Why are you more offended at something that has actually been proven to work for some kids? Just because it is actual medicince? (And yes, in both scenarios, a teacher should not be giving medical advice, but that’s another post for another day!)
Parents, please…I’m not anti-alternative medicine. I’m anti-taking-advantage-of-an-extremely-vulnerable-population which is what many of these companies do. Examine the risks and the rewards. If you’re still willing to take the risk, go for it. But at least be honest about what you are doing. Don’t lie to yourself and your family that this has been proven to work when it hasn’t.
Among some of the risks that I never see being discussed:
Hey, I love essential oils. I have them. But I know what I’m buying and what they do. I’m not hoping that they cure or prevent cancer, autism or anything else. Because they have not been proven to do that.

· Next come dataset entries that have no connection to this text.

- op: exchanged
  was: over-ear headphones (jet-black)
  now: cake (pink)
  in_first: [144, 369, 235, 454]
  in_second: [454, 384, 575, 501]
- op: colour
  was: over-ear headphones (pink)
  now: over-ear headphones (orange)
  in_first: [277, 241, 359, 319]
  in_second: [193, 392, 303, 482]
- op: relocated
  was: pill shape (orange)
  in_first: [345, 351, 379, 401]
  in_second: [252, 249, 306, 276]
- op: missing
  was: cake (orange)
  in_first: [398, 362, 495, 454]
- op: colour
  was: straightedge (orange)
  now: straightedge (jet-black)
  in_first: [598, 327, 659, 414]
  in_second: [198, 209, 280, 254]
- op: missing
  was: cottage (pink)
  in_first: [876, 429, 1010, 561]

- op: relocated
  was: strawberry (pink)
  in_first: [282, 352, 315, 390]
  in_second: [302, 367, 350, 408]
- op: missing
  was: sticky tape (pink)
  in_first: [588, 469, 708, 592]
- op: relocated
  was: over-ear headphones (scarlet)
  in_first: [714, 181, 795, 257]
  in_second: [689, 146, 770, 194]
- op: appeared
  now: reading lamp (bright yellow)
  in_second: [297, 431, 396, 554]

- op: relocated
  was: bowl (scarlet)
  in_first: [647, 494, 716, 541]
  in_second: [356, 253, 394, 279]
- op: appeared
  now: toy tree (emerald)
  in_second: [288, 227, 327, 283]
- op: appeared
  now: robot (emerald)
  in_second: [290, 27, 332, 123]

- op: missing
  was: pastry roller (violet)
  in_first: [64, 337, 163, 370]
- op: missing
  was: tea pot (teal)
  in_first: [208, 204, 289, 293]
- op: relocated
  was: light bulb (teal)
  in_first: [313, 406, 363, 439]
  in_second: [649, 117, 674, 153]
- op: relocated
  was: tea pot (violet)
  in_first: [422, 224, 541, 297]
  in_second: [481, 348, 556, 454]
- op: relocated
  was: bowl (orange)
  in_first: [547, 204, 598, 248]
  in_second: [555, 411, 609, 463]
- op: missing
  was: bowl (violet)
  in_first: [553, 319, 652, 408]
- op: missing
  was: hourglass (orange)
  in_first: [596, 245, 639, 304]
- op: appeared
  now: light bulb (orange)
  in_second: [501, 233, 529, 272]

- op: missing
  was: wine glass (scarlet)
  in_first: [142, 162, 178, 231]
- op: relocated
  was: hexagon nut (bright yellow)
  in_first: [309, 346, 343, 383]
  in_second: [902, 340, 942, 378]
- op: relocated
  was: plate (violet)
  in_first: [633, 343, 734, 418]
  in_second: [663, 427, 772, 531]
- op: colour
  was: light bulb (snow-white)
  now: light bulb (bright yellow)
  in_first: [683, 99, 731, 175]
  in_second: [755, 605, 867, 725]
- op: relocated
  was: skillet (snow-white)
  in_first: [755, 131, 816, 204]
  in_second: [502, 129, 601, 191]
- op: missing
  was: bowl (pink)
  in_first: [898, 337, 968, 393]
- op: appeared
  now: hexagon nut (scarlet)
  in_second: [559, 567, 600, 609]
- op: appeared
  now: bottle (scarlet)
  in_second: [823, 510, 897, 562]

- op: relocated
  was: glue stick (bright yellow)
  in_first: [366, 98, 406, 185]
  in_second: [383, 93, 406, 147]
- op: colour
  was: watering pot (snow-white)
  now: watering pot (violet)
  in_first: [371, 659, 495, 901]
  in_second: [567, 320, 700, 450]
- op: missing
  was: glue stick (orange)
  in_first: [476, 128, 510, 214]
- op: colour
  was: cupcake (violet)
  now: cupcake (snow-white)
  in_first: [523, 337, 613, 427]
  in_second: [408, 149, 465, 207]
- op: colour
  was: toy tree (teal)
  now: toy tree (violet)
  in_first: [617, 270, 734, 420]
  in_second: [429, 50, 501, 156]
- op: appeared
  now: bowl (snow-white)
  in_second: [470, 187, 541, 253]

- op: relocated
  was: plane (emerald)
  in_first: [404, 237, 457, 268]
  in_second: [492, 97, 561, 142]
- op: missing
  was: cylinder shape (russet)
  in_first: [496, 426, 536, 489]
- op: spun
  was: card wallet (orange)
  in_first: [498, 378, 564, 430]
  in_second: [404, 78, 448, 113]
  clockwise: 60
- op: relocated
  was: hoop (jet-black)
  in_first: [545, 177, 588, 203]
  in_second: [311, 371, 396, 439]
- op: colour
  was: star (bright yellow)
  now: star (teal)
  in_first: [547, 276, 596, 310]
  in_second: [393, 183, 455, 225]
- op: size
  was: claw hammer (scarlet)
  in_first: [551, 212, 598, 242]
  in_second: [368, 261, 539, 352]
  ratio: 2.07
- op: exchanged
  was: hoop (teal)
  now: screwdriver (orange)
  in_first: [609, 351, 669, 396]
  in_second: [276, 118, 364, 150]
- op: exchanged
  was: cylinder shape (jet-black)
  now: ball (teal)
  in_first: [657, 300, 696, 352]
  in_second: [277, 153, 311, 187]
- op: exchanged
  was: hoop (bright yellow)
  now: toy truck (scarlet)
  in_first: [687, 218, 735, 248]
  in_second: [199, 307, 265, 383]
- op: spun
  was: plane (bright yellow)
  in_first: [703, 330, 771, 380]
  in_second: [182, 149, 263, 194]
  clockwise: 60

Ask yourself, when you are chatting with other parents either in person or on Facebook–are you scrutinizing every suggestion with the same level of enthusiasm? Because in my experience, that does not happen. Real medicines, which have actually been through numerous studies, get far more scrutiny from parents than the ‘natural’ treatments. Why is that?
I have a responsibility to all my family members–not just my child with disabilities. I owe it to the others to not piss away our money on things that do not work. That is what guides my decision making: risk, reward, affordability, can I just toss this money out a window?
That thought process has done well for me so far.
I hope you find the information and peace you are looking for.